I think hes been doing something behind your back. Just to be completely honest. He did something behind your back and hes afraid that your going to find out which scares him so thats why hes acting so weird and treating you the way hes treating you. You need to keep a close eye on him. You know you did nothing wrong so dont worry about you. Normally when he a guy all of sudden behaves differently they did something and dont knw how to tell you or arent sure if they want to tell you. Ask him what his prob is and if he answers casually then maybe hes done nothing. If you ask him and he gets defensive off the bat then you know right then and there that hes done something. Guys can be really shady so watch out.


----------



## farris2 (May 12, 2007)

After 2 years he should know that he can trust you.I hate it when guys act like that.


----------



## Saje (May 12, 2007)

All the girls said what I wanted to say.

Just wanted to say that I hope he didnt do anything stupid for your sake.


----------



## pinksugar (May 12, 2007)

Hope everything works out.. let us know what happens! I swear, it must be the full moon or something, guys are just acting like jerks in general at the moment!


----------



## empericalbeauty (May 12, 2007)

Honestly, you answered your own question without knowing it.

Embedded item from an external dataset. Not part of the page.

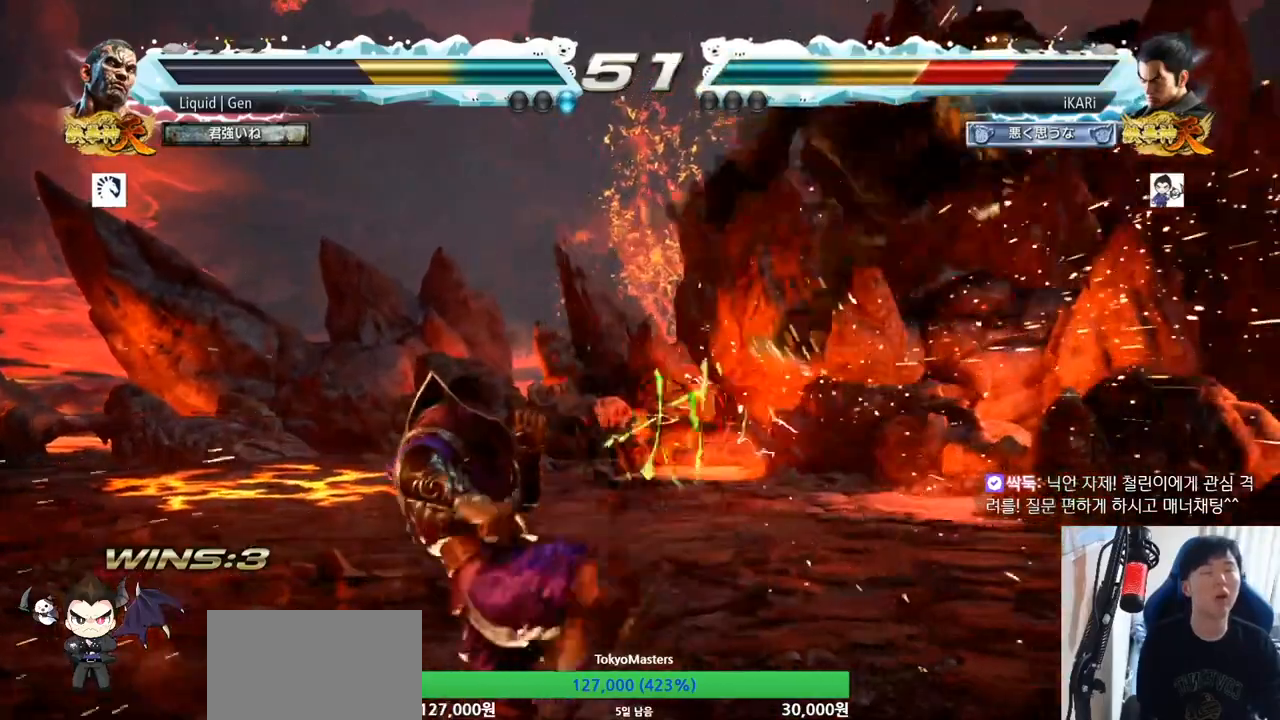
{"buttons": [], "left_stick": "center", "events": []}
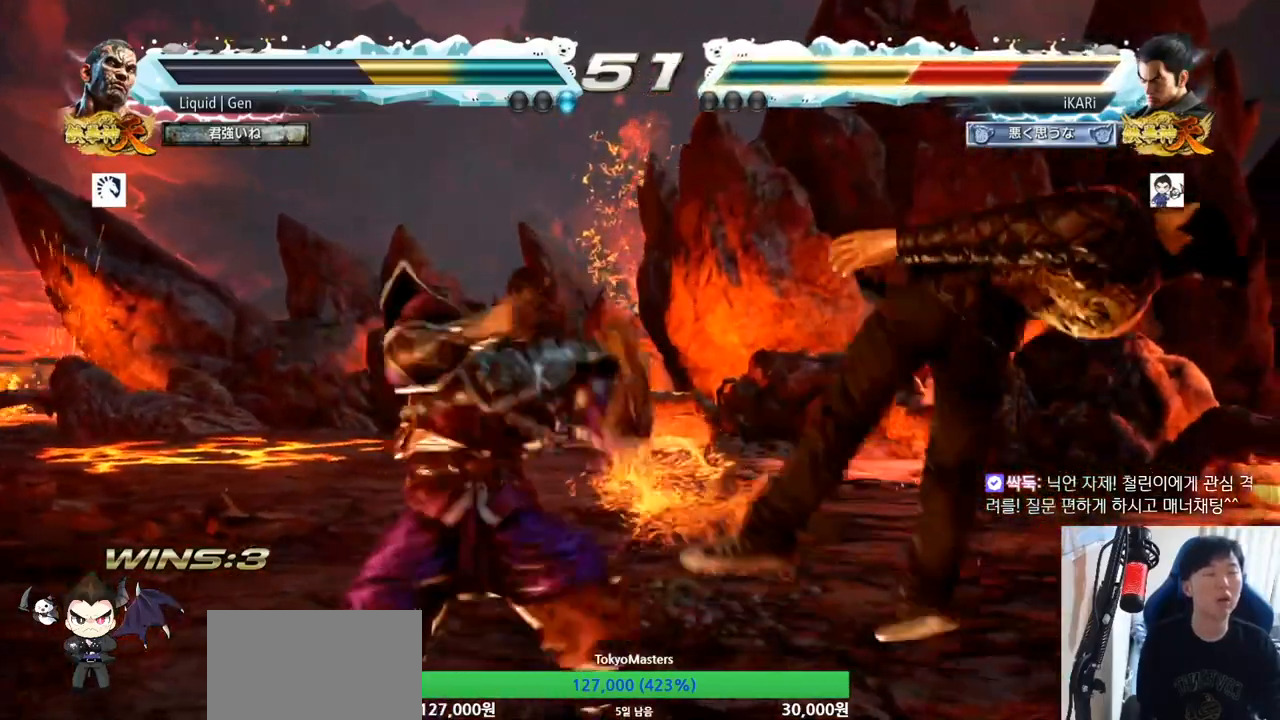
{"buttons": [], "left_stick": "center", "events": []}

You said he is under a lot of stress, and that could be taking a toll on him mentally. I think what your bf needs to do is take a whole day off work, get him self back together, REST and relax. with your help off course. right now he is really vulnerable and he needs some re-assurance that he isnt going crazy and for some reason picking a fight is what suits him best. However, if he continues his jealous rants then maybe you should ease it off with him for a day or two so you dont get pushed to the edge.


----------



## Manda (May 12, 2007)

UPDATE: We talked yesterday and everything is good. He was just feeling insecure about our relationship and wanted to me to pretty much say that everything is fine and that I still love him. I told him that when he behaves like that I feel disrespected and that I don't like it and it does make me question him. He apologized and after coming home from a friends he spent the night and got to sleep in and hes been fine all day. Thanks again everyone, I'm so glad I can come here when I have problems and get everyone elses point of views.


----------



## chantelle8686 (May 13, 2007)

hun i was gonna say the same thing as the others had suggested, next time he acts out like that go directly to him, its better to find out then to let it go!!!!

Umm also im so glad u guys talked!!! and if he acts like that again, just tell him im not talking to u till u can talk to me properly!!! i also have the same trouble with anger with my partner, but i ignore him and tell him the same thing, he then apologizes then we talk!!!


----------



## farris2 (May 13, 2007)

good I'm glad for you


----------